To clarify things: all of the methods in the interface perform set operations because they all refer to a to-many relationship. The difference between addEmployeeObject: and addEmployees: is that the former adds a single object while the latter adds many of them at the same time. The set operation performed is in this case set union, while for removeEmployeeObject: and removeEmployees it is set difference of course.

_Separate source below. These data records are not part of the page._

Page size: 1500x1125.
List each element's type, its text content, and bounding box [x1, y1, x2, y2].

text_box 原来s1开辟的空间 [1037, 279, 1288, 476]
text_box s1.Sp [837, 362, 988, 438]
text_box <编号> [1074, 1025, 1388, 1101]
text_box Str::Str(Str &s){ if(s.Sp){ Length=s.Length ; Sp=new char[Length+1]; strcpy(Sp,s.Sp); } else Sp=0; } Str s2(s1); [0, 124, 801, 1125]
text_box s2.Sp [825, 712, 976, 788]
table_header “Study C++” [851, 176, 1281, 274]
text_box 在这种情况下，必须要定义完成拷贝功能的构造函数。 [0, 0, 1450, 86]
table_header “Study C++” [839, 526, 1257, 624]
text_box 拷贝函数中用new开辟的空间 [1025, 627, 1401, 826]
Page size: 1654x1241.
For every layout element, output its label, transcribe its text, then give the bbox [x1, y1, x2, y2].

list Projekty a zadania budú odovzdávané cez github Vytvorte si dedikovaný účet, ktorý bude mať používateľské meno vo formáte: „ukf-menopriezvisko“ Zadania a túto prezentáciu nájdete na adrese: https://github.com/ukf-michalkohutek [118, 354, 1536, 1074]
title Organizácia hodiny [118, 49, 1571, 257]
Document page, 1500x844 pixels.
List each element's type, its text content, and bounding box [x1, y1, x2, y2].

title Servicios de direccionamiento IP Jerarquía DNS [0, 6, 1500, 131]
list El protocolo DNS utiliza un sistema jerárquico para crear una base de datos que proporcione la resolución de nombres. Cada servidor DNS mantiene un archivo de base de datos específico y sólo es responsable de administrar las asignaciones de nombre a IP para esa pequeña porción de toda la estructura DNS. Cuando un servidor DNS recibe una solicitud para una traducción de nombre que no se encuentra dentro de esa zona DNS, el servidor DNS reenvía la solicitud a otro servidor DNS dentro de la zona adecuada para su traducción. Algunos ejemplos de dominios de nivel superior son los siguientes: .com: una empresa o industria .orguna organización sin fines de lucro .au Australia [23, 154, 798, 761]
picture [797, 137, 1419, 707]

Why you should not think of this in terms of appending to the previous collection of elements already stored? Because Core Data represents a to-many relationship using a NSSet (a collection of distinct elements), not a NSCountedSet (a set that can contain duplicate elements, also known as a bag). And because a set is an unordered collection therefore "appending" does not make sense (as it does instead for an array or list). Core Data (correctly) does not allow repeated elements stored in the same to-many relationship, therefore the framework uses a NSSet, which enforces distinct elements (while NSCountedSet allows duplicate elements).

Finally, when you use the setEmployees: method, you are releasing the current set of employees stored in the to-many relationships and retaining the set you passed as an argument to the setEmployees: method. Therefore you are changing one-shot the elements stored in the relationship. It is perfectly equivalent to removing first all of the elements stored in the relationship, then adding the new ones (assuming of course they are all distinct).